¿Ocultaban fortunas enteras 'bajo la mesa'? La polémica estrategia del Cine de Oro para evadir impuestos en México
Paloma MH
Paloma MH
-Redactora
Creo en la magia de Disney. Crecí con Toy Story, soñé con ser Jasmine y encontré en Woody a uno de esos personajes que te acompañan para siempre: noble, leal, protector y con un corazón enorme. Fan de las series mexicanas. Fan absoluta de las actuaciones de Angelique Boyer, especialmente en Teresa.

Detrás del glamour del Cine de Oro mexicano existieron estrategias financieras, empresas en el extranjero y disputas millonarias.

María Félix, Pedro Infante, Jorge Negrete y Dolores del Río son nombres que evocan la época más brillante del cine mexicano. Sin embargo, detrás de los reflectores, los contratos millonarios y el éxito de las grandes producciones, también existieron historias relacionadas con el dinero que rara vez llegan a las pantallas.

Durante décadas, el Cine de Oro fue una de las industrias más poderosas de México. Sus estrellas llenaban salas de cine dentro y fuera del país, mientras las productoras generaban ingresos que parecían inagotables. Con semejantes fortunas en juego, no tardaron en surgir mecanismos para administrar derechos, propiedades y ganancias que, con el paso del tiempo, terminarían envueltos en polémica.

El lado menos conocido de la época dorada

La imagen romántica del Cine de Oro suele estar asociada con vestidos elegantes, galanes inolvidables y películas que marcaron generaciones. Sin embargo, investigaciones periodísticas recientes han puesto el foco en otro aspecto de aquella industria: la compleja administración de los derechos cinematográficos y las ganancias derivadas de cientos de películas clásicas.

Reportajes publicados años después del auge cinematográfico, los derechos de más de 250 producciones mexicanas fueron gestionados mediante una red de empresas establecidas en distintos países.

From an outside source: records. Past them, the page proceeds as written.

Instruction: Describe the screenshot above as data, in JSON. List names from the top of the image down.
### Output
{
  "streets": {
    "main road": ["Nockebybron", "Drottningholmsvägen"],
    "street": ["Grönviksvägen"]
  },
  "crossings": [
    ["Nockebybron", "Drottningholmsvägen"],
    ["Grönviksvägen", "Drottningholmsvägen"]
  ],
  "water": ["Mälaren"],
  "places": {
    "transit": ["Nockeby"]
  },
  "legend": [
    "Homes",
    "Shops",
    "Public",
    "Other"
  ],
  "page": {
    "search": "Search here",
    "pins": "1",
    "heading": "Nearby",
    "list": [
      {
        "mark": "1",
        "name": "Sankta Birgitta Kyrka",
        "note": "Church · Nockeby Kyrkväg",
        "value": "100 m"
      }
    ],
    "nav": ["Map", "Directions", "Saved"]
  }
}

Según estas investigaciones, parte de las operaciones involucraron compañías registradas en lugares como Holanda, Nueva Zelanda e Islas Vírgenes Británicas, una práctica que permitió mover importantes cantidades de dinero fuera de México.

 Allá en el rancho grande. 1936. ©Cultura UNAM
Allá en el rancho grande. 1936.

Los millones en la Época de Oro

Uno de los hallazgos más llamativos señala que un paquete de películas de la Época de Oro fue objeto de operaciones comerciales que alcanzaron decenas de millones de dólares.

La investigación sostiene que los ingresos derivados de estas transacciones terminaron circulando a través de fideicomisos y sociedades extranjeras, dificultando el seguimiento fiscal de los recursos.

Aunque este tipo de estructuras suele asociarse de inmediato con evasión de impuestos, los documentos disponibles muestran un panorama más complejo. La mayoría de los casos conocidos involucran a herederos, representantes legales y empresas encargadas de administrar catálogos cinematográficos muchos años después de la muerte de las grandes estrellas.

¿Las figuras del Cine de Oro participaron directamente?

A pesar de los rumores que durante años han circulado sobre supuestas estrategias utilizadas por actores y productores para ocultar fortunas, las investigaciones más sólidas no presentan pruebas de que figuras como María Félix, Pedro Infante o Jorge Negrete hayan participado de manera sistemática en esquemas de evasión fiscal personal.

Fotográfica

Lo que sí está documentado es la existencia de beneficios fiscales otorgados por el gobierno mexicano para impulsar la producción cinematográfica durante gran parte del siglo XX. Estas medidas buscaban fortalecer a la industria nacional y no necesariamente estaban relacionadas con prácticas ilegales.

Cine de Oro sigue generando preguntas

Más de medio siglo después del apogeo del Cine de Oro, el valor económico de aquellas películas continúa siendo enorme. Los derechos de transmisión, restauración y distribución siguen moviendo millones de dólares alrededor del mundo.

Por esa razón, las disputas legales y financieras relacionadas con estos catálogos continúan apareciendo en la conversación pública.

Y aunque las leyendas sobre dinero oculto y estrategias fiscales continúan alimentando la imaginación popular, la documentación disponible apunta a una realidad mucho más compleja de lo que cuentan los mitos de Hollywood a la mexicana.